The mere fact that he had to give that bitch what she wanted after everything had happened galled him and made it very hard for Lucas to sleep that afternoon. Even with how tired he was and the black-out curtains blocking out the light, he tossed and turned pretty much all day.
He kept trying to change the subject. He tried to figure out how many points it would cost to max out an attribute with just points instead of potions before eventually deciding it was unworkable. He also tried to think about which reagents he was going to use as his baseline to try to make a potion of +24 endurance.
Neither was very good at taking his mind off his anger since all roads lead back to what he planned to do with his potions. Upgraded abilities and upgraded potions were both just means to an end. "Honestly, I'd be happy just making healing potions for sick kids and booze for fun if I could, but that's not really an option, is it?" he asked himself.

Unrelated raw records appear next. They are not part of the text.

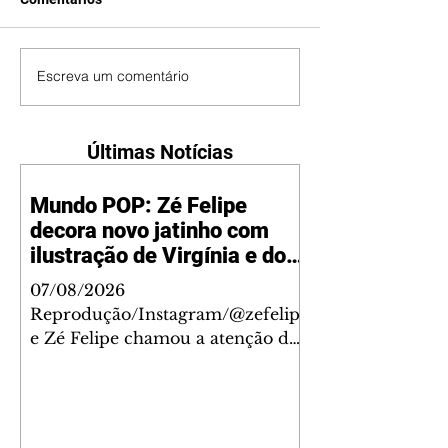
Escreva um comentário
Últimas Notícias
Mundo POP: Zé Felipe
decora novo jatinho com
ilustração de Virgínia e dos
filhos
07/08/2026
Reprodução/Instagram/@zefelip
e Zé Felipe chamou a atenção dos
seguidores ao revelar um detalhe
especial de sua nova aeronave. O
cantor compartilhou nesta
quinta-feira, 6, registros do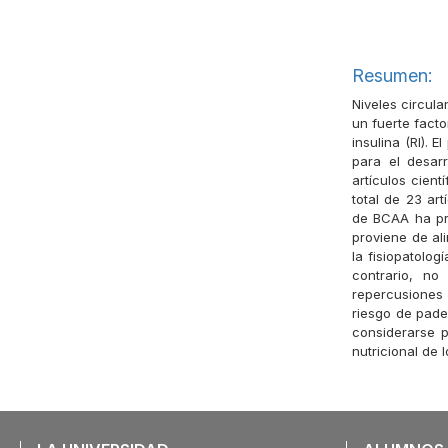
Resumen:
Niveles circul
un fuerte facto
insulina (RI). 
para el desarr
artículos cien
total de 23 ar
de BCAA ha pre
proviene de al
la fisiopatolog
contrario, n
repercusiones
riesgo de pade
considerarse p
nutricional de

It was his own fault. He should have known better. No good came from making or dealing drugs; that was as true here as it was back on Earth. The problem now wasn't just that Skylara was a murderess. It was that she was a junkie.
Even if she hadn't burned down Parin Manor, even if she'd been perfectly well-behaved for the rest of his life, then shortly after his death, she was still going to be looking for her next fix a few days after he was gone with all the violence she could muster. If Lucas keeled over tomorrow from a heart attack because he was testing his new potions too hard, she'd probably burn down the whole countryside inside of a year because she couldn't get her Lwynthall. While that wouldn't be his fault, he'd certainly be to blame.
That was the image that he finally fell asleep to after he'd finished dwelling on all this. He'd have to kill the dragon not because she'd wrong him but because one day she'd burn down the world for one more high. It was almost karmic.